[Exercise requirements]
Give the number of lines in the entries below that contain the string "vein". Case counts, and the answer should be the number alone.

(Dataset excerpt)
START

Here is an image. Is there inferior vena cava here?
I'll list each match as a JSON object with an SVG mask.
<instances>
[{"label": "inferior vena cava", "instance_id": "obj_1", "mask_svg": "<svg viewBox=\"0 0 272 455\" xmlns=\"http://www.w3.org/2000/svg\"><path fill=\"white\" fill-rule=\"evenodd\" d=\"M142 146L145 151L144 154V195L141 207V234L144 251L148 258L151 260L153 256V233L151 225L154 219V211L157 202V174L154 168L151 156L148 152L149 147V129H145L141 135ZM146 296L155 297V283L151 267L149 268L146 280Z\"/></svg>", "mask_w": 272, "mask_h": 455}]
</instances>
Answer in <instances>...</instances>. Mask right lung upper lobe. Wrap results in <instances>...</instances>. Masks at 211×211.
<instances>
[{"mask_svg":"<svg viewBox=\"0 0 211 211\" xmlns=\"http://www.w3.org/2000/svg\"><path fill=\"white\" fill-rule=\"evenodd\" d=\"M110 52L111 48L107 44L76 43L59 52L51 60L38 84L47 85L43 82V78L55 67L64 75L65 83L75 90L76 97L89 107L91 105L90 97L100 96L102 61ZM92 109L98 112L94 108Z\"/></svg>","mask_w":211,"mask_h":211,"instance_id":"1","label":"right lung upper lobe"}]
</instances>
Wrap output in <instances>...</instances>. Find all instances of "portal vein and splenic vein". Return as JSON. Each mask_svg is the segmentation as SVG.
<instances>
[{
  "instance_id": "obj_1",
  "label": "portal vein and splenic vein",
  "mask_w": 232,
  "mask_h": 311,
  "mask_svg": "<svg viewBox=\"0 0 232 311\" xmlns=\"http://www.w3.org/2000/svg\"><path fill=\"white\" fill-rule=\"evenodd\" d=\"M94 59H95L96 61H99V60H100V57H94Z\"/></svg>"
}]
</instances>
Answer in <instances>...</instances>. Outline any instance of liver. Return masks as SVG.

END

[Reply]
2